▼

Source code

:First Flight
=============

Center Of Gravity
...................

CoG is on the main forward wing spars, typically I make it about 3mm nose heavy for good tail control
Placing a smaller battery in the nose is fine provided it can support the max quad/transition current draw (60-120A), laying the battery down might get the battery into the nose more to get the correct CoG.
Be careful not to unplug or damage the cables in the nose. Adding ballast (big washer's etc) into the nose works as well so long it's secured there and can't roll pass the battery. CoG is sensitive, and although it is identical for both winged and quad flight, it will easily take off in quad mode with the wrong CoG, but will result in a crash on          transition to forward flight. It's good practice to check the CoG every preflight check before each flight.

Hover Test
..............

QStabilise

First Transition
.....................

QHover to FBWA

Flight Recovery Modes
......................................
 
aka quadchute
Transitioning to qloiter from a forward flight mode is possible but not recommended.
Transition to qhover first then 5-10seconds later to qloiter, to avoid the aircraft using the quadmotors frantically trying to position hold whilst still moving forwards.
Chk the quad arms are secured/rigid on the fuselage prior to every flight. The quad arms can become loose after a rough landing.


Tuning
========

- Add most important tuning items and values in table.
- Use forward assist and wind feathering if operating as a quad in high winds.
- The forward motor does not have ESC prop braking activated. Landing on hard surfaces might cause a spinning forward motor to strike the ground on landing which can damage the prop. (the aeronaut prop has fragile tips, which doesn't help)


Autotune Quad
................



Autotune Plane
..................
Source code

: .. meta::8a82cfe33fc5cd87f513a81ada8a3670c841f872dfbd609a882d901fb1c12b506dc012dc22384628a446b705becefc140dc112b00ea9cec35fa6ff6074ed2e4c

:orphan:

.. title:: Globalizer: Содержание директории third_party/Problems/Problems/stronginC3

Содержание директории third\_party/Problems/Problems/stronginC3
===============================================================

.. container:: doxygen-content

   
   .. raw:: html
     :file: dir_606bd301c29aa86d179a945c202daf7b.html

▲

• [Work instruction] Nothing beyond the line that contains "Placing a smaller" belongs in the answer; reproduce the entries exactly from their first line through it.

• [Task result]
Source code

:First Flight
=============

Center Of Gravity
...................

CoG is on the main forward wing spars, typically I make it about 3mm nose heavy for good tail control
Placing a smaller battery in the nose is fine provided it can support the max quad/transition current draw (60-120A), laying the battery down might get the battery into the nose more to get the correct CoG.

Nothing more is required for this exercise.